== Text ==
Posts Tagged ‘Silver Trust’

October 3 2009

Silver Shines

Though Gold has captured much of the limelight amid its recent run past $1,000 an ounce, silver has quietly enjoyed its own bull market. The metal is up about 47% so far this year, recently topping $17 an ounce, though it has since slipped to about $16.65.

Silver is caught between two worlds. It’s a precious metal accumulated by investors and central banks as a quasi-currency. And it’s an industrial metal with an increasing number of applications in health care, electronics and even food and clothing, where silver’s antibacterial properties are taking hold.

The question for investors: Which side of silver carries more weight? That answer will help determine where prices head from here.

Silver is mainly recovered as a by-product of lead, zinc, copper and gold mining. For the past few years, demand for silver has exceeded new supplies. Central governments, in selling off their silver inventories, have helped fill the imbalance, says Brad Kopp, director of investor relations at Silver Wheaton Corp., which owns the rights to silver production at certain mines.

The financial crisis, however, has equalized supply and demand. The use of silver in industrial applications slipped to 447 million ounces in 2008, down from nearly 454 million ounces the year before, according to the Silver Institute, a non-profit association. GFMS Ltd., a London-based precious-metals consulting firm, says fabrication demand in 2009 is weaker still and will mark a multiyear low.

Industrial demand is expected to rebound next year as the global economy recovers. Moreover, new applications are emerging that could further increase demand for silver. Nanotechnologies incorporating silver in antimicrobial coatings for medical devices are gaining ground, as is the use of silver in photovoltaic cells in the solar-power industry; a rechargeable silver-zinc battery is also on the way. Under development is a wood preservative made from silver that could replace the long-popular chromated copper arsenate that’s under attack in many parts of the world.

== Source material ==
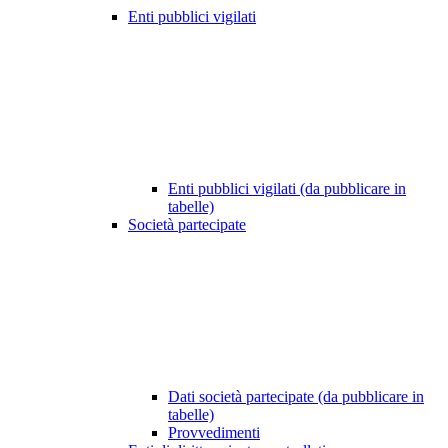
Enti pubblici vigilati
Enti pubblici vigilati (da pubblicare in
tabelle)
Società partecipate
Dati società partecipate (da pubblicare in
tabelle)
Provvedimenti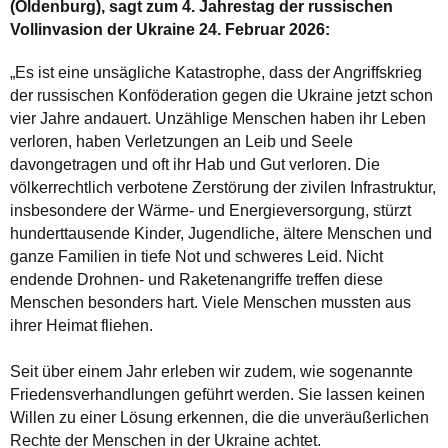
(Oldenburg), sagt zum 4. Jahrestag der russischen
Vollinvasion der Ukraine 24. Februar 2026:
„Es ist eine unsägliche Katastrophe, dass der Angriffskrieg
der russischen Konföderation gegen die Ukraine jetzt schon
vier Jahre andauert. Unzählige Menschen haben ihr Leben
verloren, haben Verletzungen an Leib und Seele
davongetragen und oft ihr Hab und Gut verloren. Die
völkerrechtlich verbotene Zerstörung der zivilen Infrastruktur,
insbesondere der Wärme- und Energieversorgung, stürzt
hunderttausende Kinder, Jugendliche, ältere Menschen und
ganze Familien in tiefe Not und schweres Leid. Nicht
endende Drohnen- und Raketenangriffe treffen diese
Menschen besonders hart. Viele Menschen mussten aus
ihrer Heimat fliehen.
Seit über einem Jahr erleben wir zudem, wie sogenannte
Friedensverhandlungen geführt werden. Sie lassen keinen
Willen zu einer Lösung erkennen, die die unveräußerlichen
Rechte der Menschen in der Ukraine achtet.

== Work instructions ==
A - Quote the silver article word for word, starting at the words "Posts Tagged ‘Silver" and ending after "head from here.".
B - According to the silver article, how much has silver risen so far this year?
C - Why does the silver article say silver is caught between two worlds?

== Outputs in order ==
A -
Posts Tagged ‘Silver Trust’

October 3 2009

Silver Shines

Though Gold has captured much of the limelight amid its recent run past $1,000 an ounce, silver has quietly enjoyed its own bull market. The metal is up about 47% so far this year, recently topping $17 an ounce, though it has since slipped to about $16.65.

Silver is caught between two worlds. It’s a precious metal accumulated by investors and central banks as a quasi-currency. And it’s an industrial metal with an increasing number of applications in health care, electronics and even food and clothing, where silver’s antibacterial properties are taking hold.

The question for investors: Which side of silver carries more weight? That answer will help determine where prices head from here.

B - About 47%.

C - Silver is a precious metal that investors and central banks accumulate as a quasi-currency. It is also an industrial metal with a growing number of uses in health care, electronics, and even food and clothing.